WHAT TO PRODUCE: An exact copy of every entry is required, without the pictures.

THE DATA:
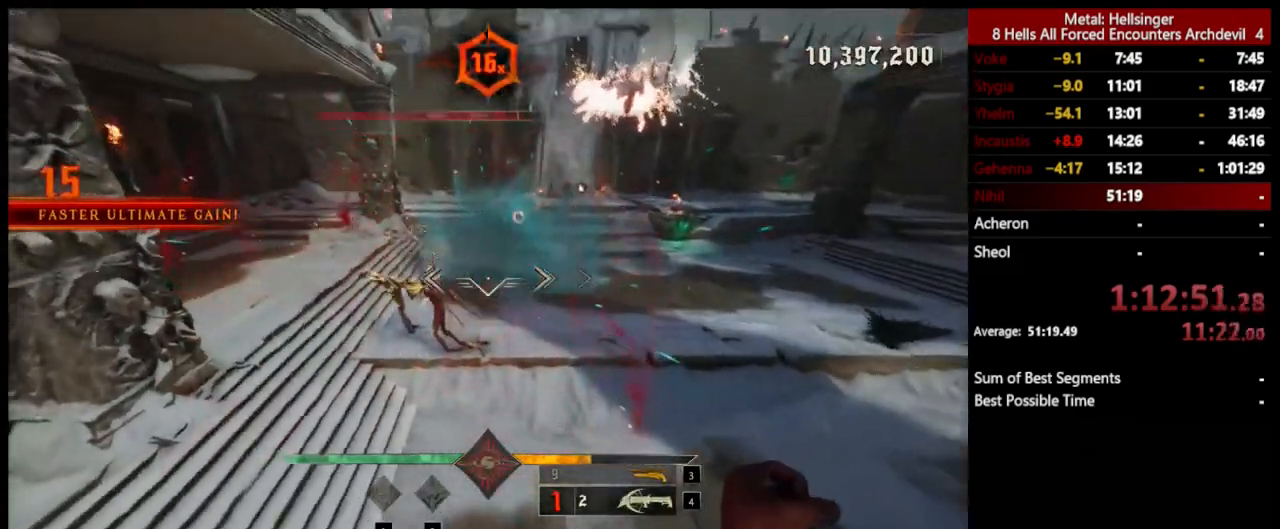
{"keys": ["d"], "mouse": ["left"], "events": [[33, "mouse_left", "down"], [150, "mouse_left", "up"], [150, "w", "down"], [350, "w", "up"], [484, "mouse_left", "down"]]}
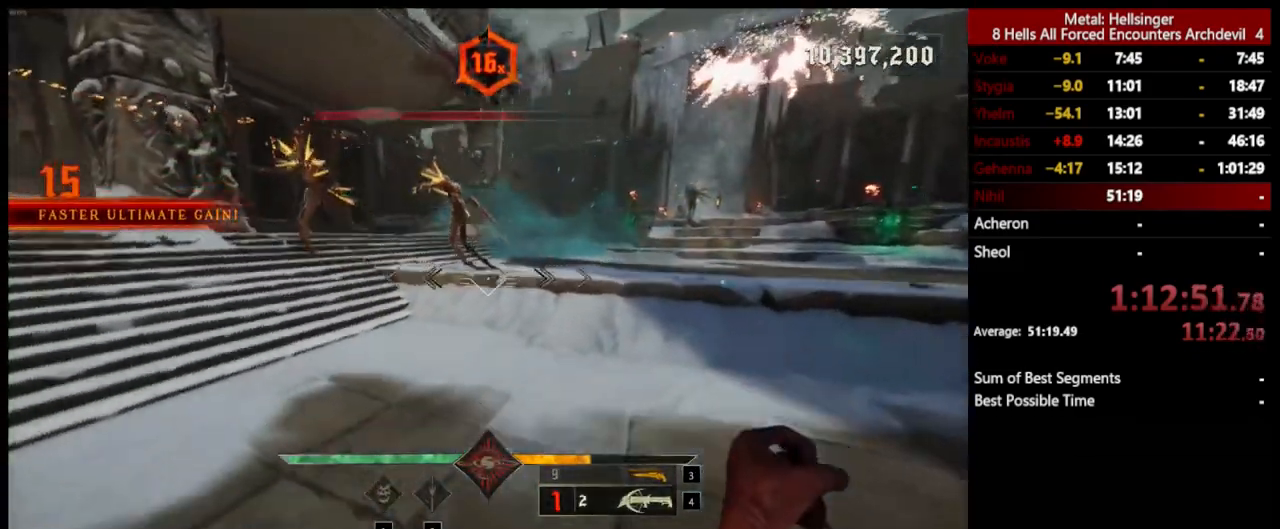
{"keys": ["3", "w"], "mouse": [], "events": [[100, "mouse_left", "up"], [100, "w", "down"], [150, "space", "down"], [284, "d", "up"], [317, "space", "up"], [417, "3", "down"]]}
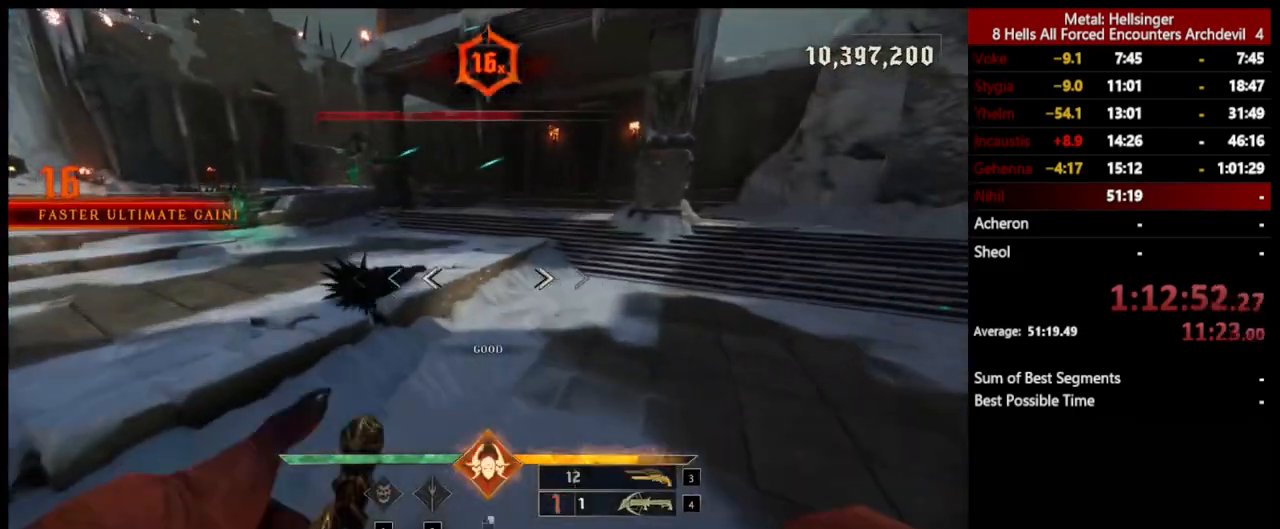
{"keys": ["d"], "mouse": ["left"], "events": [[67, "3", "up"], [83, "4", "down"], [217, "4", "up"], [317, "d", "down"], [367, "w", "up"], [434, "mouse_left", "down"]]}
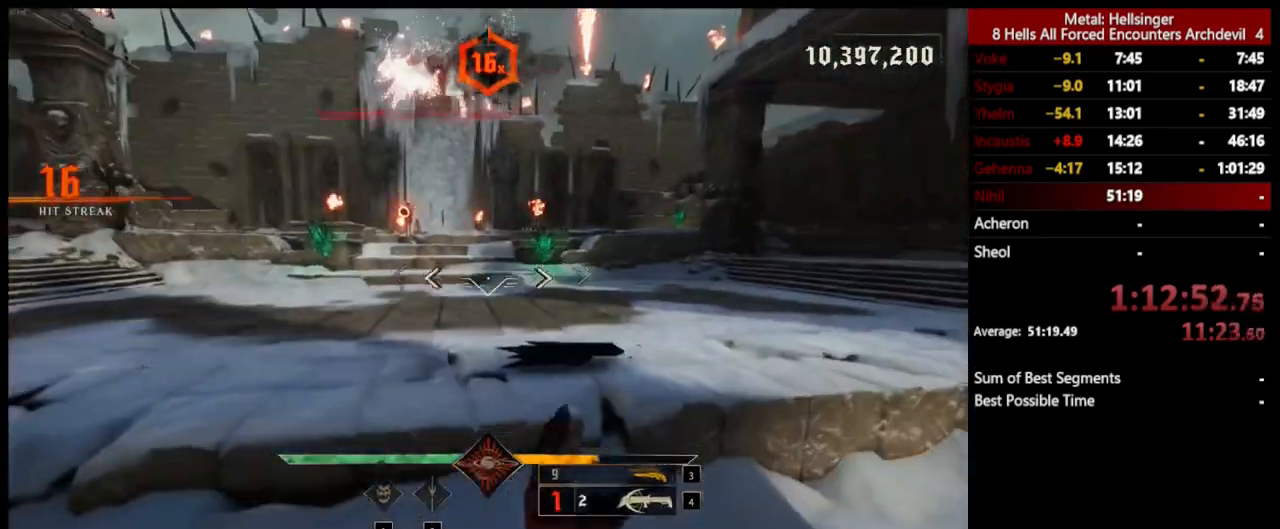
{"keys": ["d", "s", "space"], "mouse": ["left"], "events": [[17, "shift", "down"], [50, "space", "down"], [133, "mouse_left", "up"], [217, "space", "up"], [234, "shift", "up"], [451, "s", "down"], [467, "mouse_left", "down"], [501, "space", "down"]]}
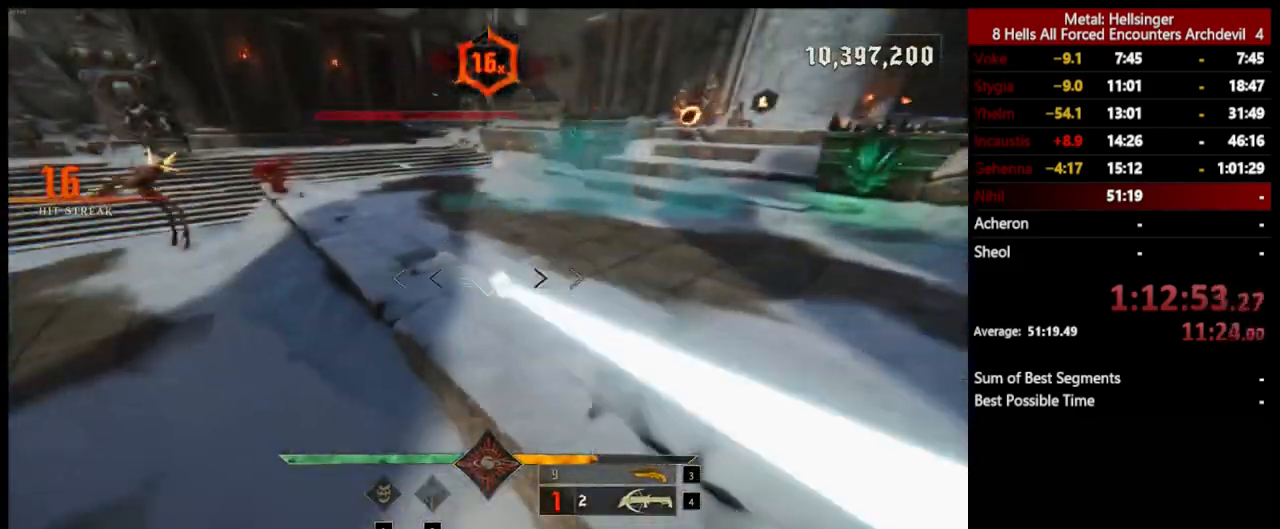
{"keys": ["d"], "mouse": ["left"], "events": [[83, "mouse_left", "up"], [167, "space", "up"], [267, "s", "up"], [451, "mouse_left", "down"]]}
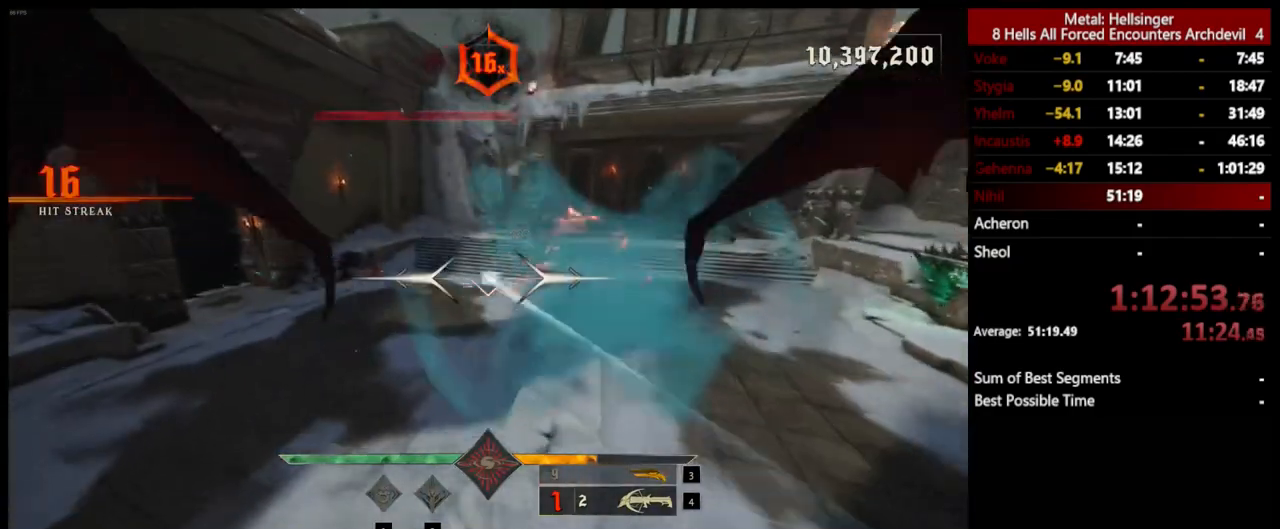
{"keys": ["3", "w"], "mouse": [], "events": [[33, "mouse_left", "up"], [133, "s", "down"], [300, "s", "up"], [334, "d", "up"], [401, "w", "down"], [451, "3", "down"]]}
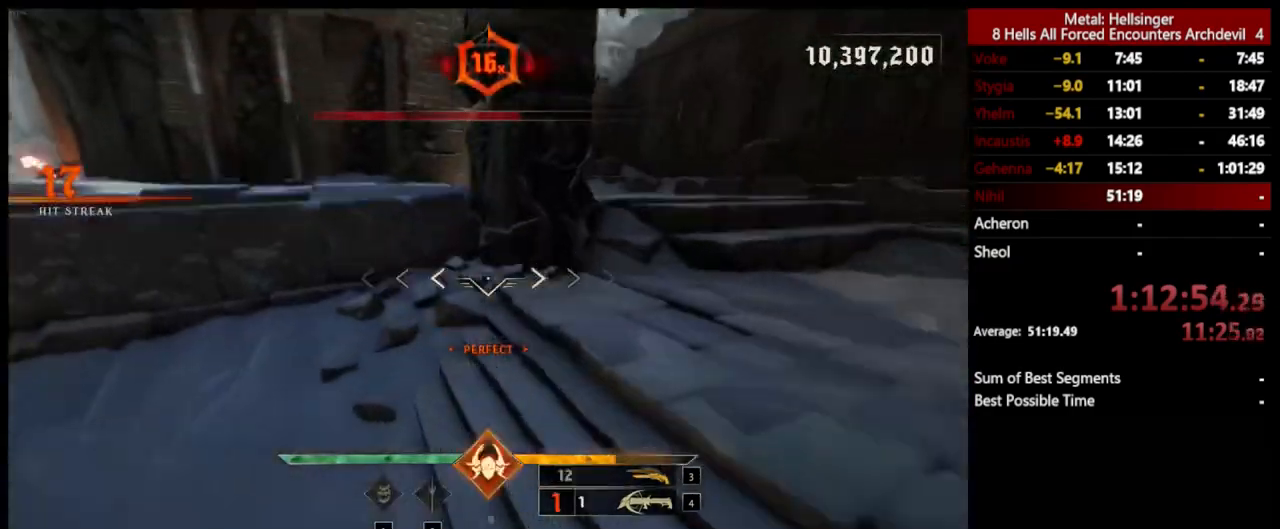
{"keys": ["w"], "mouse": [], "events": [[117, "3", "up"], [150, "4", "down"], [250, "4", "up"], [367, "space", "down"], [501, "space", "up"]]}
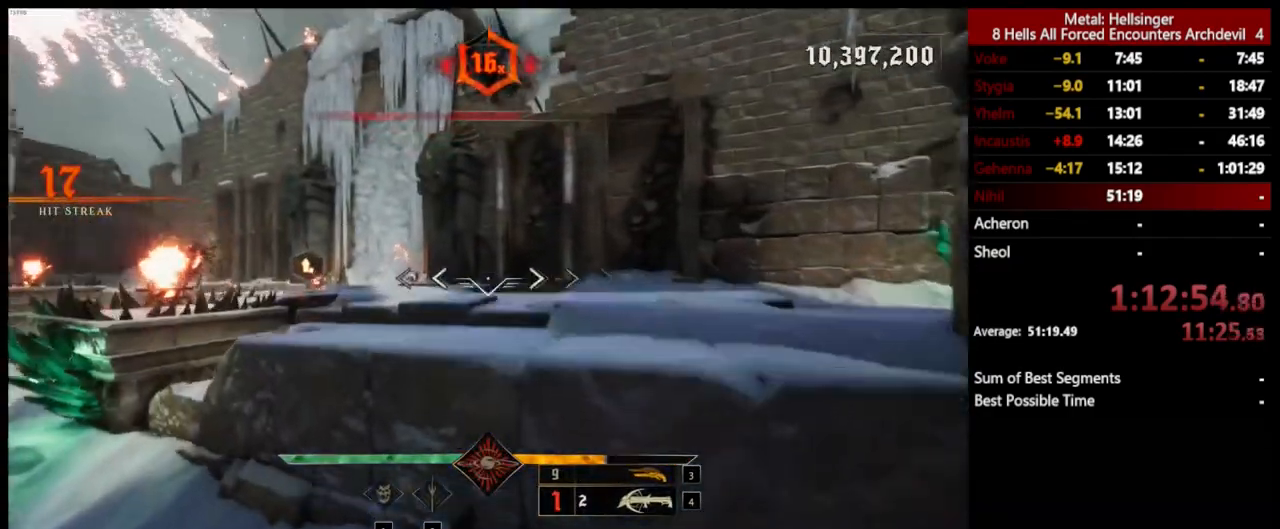
{"keys": ["d"], "mouse": [], "events": [[33, "d", "down"], [67, "space", "down"], [184, "space", "up"], [234, "w", "up"], [401, "mouse_left", "down"], [484, "mouse_left", "up"]]}
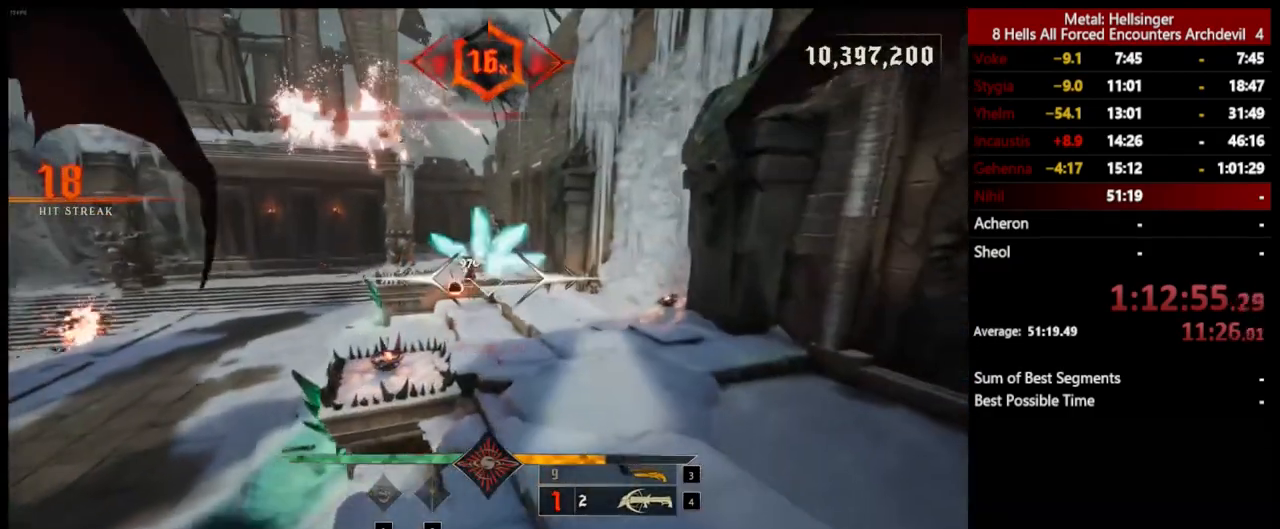
{"keys": ["d", "w"], "mouse": [], "events": [[17, "w", "down"], [334, "mouse_left", "down"], [451, "mouse_left", "up"]]}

PROBLEM SOLUTION:
{"keys": ["d"], "mouse": ["left"], "events": [[33, "mouse_left", "down"], [150, "mouse_left", "up"], [150, "w", "down"], [350, "w", "up"], [484, "mouse_left", "down"]]}
{"keys": ["3", "w"], "mouse": [], "events": [[100, "mouse_left", "up"], [100, "w", "down"], [150, "space", "down"], [284, "d", "up"], [317, "space", "up"], [417, "3", "down"]]}
{"keys": ["d"], "mouse": ["left"], "events": [[67, "3", "up"], [83, "4", "down"], [217, "4", "up"], [317, "d", "down"], [367, "w", "up"], [434, "mouse_left", "down"]]}
{"keys": ["d", "s", "space"], "mouse": ["left"], "events": [[17, "shift", "down"], [50, "space", "down"], [133, "mouse_left", "up"], [217, "space", "up"], [234, "shift", "up"], [451, "s", "down"], [467, "mouse_left", "down"], [501, "space", "down"]]}
{"keys": ["d"], "mouse": ["left"], "events": [[83, "mouse_left", "up"], [167, "space", "up"], [267, "s", "up"], [451, "mouse_left", "down"]]}
{"keys": ["3", "w"], "mouse": [], "events": [[33, "mouse_left", "up"], [133, "s", "down"], [300, "s", "up"], [334, "d", "up"], [401, "w", "down"], [451, "3", "down"]]}
{"keys": ["w"], "mouse": [], "events": [[117, "3", "up"], [150, "4", "down"], [250, "4", "up"], [367, "space", "down"], [501, "space", "up"]]}
{"keys": ["d"], "mouse": [], "events": [[33, "d", "down"], [67, "space", "down"], [184, "space", "up"], [234, "w", "up"], [401, "mouse_left", "down"], [484, "mouse_left", "up"]]}
{"keys": ["d", "w"], "mouse": [], "events": [[17, "w", "down"], [334, "mouse_left", "down"], [451, "mouse_left", "up"]]}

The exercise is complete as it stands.